In Gießen wird Geschichte lebendig, während der damalige Stadtbild in Miniaturform wiederhergestellt wird. Diese faszinierende Ausstellung, die einen farbenfrohen Einblick in die Mitte des 20. Jahrhunderts gewährt, ist weit mehr als nur eine künstlerische Darstellung. Sie erinnert laut dem Organisator, Jan-Patrick Wismar, nicht nur an die verlorene Schönheit der Stadt, sondern warnt auch vor der Gegenwart.
Einblicke in die Vergangenheit von Gießen
Wismar, Sprecher der Gruppe Historische Mitte Gießen, hat mit viel Hingabe und handwerklichem Geschick eine Miniatur von Gießen erschaffen, die aus Balsaholz, Pappe und Naturfarben gefertigt ist. Mehr als 100 nachgebaute Gebäude zeigen, dass das alte Gießen zwischen 1900 und 1944 eine lebendige, bunte Stadt war. Diese Modelle sind in der Sparkassenfiliale Campus & More im Neuenweg zu bewundern und sollen das Publikum sowohl unterhalten als auch zum Nachdenken anregen.

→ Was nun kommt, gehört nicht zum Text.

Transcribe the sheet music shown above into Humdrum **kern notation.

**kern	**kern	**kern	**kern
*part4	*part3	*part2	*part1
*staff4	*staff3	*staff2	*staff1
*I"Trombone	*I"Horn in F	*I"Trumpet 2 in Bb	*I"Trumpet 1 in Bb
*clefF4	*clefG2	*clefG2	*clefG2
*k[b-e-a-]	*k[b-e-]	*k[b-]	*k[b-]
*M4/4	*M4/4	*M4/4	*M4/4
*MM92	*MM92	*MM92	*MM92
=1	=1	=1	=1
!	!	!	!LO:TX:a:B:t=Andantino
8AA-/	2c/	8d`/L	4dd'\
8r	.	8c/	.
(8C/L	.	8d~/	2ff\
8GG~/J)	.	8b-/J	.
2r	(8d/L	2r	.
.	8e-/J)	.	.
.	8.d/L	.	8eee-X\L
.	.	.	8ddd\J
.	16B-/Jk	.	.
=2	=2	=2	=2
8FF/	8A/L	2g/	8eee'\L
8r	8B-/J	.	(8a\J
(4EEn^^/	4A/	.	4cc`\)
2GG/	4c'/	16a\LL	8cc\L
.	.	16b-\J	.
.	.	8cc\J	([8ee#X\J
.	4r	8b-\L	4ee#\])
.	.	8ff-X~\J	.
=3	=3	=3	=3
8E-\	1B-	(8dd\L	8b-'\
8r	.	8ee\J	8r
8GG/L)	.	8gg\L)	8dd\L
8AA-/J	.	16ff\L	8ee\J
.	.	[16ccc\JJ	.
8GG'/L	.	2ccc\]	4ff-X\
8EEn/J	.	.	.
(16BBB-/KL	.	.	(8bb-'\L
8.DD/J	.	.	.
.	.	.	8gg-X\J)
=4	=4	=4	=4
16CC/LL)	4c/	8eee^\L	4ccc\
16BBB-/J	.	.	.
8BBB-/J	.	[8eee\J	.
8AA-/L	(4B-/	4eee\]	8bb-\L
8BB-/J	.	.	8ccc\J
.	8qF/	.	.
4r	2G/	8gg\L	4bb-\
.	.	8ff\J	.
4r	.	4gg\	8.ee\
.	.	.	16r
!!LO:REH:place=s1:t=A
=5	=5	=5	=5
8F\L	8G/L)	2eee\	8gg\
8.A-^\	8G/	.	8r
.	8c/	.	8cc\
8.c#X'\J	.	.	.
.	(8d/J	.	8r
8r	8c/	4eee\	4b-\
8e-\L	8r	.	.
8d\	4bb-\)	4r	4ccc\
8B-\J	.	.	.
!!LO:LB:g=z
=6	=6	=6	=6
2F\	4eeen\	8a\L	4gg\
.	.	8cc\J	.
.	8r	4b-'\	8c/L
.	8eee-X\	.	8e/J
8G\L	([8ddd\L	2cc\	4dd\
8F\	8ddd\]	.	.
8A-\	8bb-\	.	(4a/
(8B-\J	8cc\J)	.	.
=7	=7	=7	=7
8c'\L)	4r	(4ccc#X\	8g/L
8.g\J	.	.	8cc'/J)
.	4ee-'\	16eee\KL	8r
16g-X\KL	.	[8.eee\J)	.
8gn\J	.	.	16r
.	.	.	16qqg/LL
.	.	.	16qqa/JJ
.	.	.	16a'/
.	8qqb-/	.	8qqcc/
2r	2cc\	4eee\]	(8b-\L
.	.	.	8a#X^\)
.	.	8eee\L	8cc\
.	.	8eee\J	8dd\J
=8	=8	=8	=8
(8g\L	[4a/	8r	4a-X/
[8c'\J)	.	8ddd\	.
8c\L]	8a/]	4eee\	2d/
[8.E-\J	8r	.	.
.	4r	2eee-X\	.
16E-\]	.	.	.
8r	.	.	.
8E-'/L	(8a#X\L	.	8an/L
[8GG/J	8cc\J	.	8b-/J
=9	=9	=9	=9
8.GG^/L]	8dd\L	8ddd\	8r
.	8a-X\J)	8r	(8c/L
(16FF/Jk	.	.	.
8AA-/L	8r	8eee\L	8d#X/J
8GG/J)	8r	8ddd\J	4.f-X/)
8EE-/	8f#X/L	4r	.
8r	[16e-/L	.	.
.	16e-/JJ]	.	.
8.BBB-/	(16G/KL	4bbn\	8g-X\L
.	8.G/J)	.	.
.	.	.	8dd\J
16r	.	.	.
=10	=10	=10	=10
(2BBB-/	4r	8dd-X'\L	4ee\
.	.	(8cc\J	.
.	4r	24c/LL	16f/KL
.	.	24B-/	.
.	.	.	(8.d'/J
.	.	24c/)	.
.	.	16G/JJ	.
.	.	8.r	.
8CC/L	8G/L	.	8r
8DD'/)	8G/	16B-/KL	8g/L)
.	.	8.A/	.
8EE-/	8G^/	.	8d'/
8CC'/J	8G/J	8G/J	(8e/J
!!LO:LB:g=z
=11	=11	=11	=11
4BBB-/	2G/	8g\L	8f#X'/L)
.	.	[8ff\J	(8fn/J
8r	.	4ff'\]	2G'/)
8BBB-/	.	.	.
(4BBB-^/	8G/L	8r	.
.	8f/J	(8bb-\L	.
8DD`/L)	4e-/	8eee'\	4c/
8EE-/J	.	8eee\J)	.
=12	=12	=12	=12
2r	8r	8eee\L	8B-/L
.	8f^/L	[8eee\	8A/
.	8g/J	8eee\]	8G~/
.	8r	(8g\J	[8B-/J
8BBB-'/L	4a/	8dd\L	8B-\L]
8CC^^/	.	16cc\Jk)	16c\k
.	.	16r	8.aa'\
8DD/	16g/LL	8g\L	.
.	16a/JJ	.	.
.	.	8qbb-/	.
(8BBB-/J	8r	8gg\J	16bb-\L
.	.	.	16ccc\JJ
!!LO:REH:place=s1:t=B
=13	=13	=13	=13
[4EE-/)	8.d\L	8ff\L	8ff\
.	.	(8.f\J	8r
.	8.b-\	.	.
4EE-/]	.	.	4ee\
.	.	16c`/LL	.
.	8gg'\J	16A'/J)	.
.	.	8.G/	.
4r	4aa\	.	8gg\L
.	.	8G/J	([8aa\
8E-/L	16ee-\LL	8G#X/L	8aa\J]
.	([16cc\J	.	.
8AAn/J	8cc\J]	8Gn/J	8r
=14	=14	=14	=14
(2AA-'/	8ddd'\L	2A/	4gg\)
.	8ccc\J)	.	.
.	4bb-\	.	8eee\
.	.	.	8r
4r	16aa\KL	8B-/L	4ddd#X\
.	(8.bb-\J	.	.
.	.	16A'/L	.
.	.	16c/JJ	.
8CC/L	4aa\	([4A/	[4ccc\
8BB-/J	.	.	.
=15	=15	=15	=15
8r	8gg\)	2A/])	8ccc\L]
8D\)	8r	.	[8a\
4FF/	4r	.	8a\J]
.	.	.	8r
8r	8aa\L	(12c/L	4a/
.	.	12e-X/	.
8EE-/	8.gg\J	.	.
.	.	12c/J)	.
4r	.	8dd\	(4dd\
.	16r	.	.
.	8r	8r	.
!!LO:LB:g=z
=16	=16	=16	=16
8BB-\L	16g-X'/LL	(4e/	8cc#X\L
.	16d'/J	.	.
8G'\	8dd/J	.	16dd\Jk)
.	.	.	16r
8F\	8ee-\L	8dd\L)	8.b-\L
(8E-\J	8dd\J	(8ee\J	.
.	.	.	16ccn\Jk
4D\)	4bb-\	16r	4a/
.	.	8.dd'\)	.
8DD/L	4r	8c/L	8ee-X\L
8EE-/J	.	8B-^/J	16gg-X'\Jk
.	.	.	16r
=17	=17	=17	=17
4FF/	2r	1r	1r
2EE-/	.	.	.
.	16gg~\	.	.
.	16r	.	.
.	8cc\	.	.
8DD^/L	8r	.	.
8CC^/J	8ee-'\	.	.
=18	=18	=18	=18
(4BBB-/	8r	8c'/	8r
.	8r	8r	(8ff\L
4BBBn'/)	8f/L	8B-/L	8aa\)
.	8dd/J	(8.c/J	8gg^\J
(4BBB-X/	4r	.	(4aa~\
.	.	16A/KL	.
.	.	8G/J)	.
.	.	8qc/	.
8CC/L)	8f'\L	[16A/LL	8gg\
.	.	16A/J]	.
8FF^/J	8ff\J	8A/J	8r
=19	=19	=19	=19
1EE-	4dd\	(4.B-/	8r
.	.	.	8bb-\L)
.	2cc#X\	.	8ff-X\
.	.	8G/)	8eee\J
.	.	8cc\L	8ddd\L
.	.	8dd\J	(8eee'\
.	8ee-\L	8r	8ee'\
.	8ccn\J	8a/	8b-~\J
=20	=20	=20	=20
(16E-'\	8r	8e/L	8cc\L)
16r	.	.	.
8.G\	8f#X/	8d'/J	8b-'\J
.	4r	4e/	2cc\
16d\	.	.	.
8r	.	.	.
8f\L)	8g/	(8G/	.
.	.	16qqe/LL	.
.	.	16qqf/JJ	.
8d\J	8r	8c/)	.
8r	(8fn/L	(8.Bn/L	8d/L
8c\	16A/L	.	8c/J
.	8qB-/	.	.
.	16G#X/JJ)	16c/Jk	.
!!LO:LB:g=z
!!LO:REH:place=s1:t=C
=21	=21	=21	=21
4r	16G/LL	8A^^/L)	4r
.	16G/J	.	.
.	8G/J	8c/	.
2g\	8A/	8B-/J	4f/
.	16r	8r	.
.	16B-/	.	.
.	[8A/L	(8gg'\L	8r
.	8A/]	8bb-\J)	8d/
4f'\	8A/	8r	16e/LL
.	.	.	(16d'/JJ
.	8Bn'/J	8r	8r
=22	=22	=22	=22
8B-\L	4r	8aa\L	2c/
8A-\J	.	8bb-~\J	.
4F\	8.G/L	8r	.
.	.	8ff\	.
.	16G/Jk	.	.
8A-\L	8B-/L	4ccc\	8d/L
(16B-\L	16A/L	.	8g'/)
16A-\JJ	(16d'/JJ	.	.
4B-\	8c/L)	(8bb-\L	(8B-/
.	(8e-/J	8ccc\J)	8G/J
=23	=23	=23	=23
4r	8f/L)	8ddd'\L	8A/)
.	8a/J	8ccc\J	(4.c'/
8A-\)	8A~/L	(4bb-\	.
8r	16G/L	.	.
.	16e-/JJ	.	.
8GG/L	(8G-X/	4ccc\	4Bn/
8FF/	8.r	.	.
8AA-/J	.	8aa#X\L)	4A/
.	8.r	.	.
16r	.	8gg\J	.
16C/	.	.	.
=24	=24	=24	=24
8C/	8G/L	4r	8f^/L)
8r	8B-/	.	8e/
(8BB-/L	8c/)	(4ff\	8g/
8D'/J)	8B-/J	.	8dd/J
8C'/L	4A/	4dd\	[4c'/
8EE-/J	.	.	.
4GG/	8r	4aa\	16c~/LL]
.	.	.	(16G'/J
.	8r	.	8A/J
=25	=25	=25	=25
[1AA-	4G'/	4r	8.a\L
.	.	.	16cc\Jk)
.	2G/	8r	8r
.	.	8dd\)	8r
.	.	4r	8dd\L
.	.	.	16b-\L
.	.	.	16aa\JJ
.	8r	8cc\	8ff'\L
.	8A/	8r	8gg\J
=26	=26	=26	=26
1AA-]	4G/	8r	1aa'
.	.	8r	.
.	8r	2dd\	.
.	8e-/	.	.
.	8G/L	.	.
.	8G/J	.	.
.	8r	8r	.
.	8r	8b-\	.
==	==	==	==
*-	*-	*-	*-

Wichtige Lehren aus der Geschichte
Ein zentraler Aspekt der Ausstellung ist die Mahnung vor dem erneuten Aufkommen von extremen politischen Kräften. Wismar erklärt, dass es ihm nicht nur darum geht, die Schönheit des alten Gießen zu zeigen, sondern auch darum, Bewusstsein für die Gefahren des Krieges und anderer Konflikte zu schaffen. Er möchte mit seiner Arbeit ein Zeichen setzen: „Es soll zeigen, wie schön Gießen heute sonst sein könnte.“
Hintergrund der Ausstellung
Die Zeitzeugenaussagen und historische Fotos, die die Präsentation begleiten, stammen aus akribischen Recherchen von Werner Schmidt, einem Hobby-Historiker. Durch diese Quellen wird das Publikum über die Geschichte der einzelnen Gebäude aufgeklärt, wie beispielsweise das ehemalige Theater-Café Ernst Ludwig, welches 1910 eröffnet wurde und heute als McDonald’s bekannt ist. Diese Verknüpfung zwischen Vergangenheit und Gegenwart ist entscheidend für das Projekt.
Die Urbanität Gießens verstehen
Die Straßenbezeichnungen wie Neuen Bäue deuten auf die Architekturentwicklung seit der Gründung der Ludwigs-Universität im Jahr 1607 hin. Diese Straße war nach der Legende von prächtigen Fachwerkhäusern gesäumt, die wohlhabenden Professoren und Staatsbediensteten Herbert Grundbedürfnisse boten. Im Vergleich dazu waren die Gebäude im Neuenweg bescheidener und kleiner, was Wismar als eine Reflexion der sozialen Struktur der damaligen Zeit sieht.
Zukunftsperspektiven und fortlaufende Projekte
Die Ausstellung in der Sparkasse wird bis Mitte Oktober geöffnet sein, und Wismar hat bereits ehrgeizige Pläne für die Zukunft. Neben der Durchführung von Führungen mit Schulklassen erwägt er auch, Zeitzeugen zum Austausch einzuladen. Sein Ziel ist es, bis zum Winter rund 275 Modelle zu vollenden, die dann in einer umfassenden Präsentation im ehemaligen Karstadt-Restaurant zu sehen sein werden, was einen bedeutenden kulturellen Beitrag zur Stadt leisten könnte.
Die Resonanz ist durchweg positiv, und Wismar äußert mit einem Augenzwinkern, dass seine Eltern sich freuen, wenn der Dachboden endlich wieder frei wird. Diese kreative Herausforderung unterstützt nicht nur das lokale Bewusstsein für Geschichte, sondern lebt auch die Verbindung zur Gemeinschaft weiter.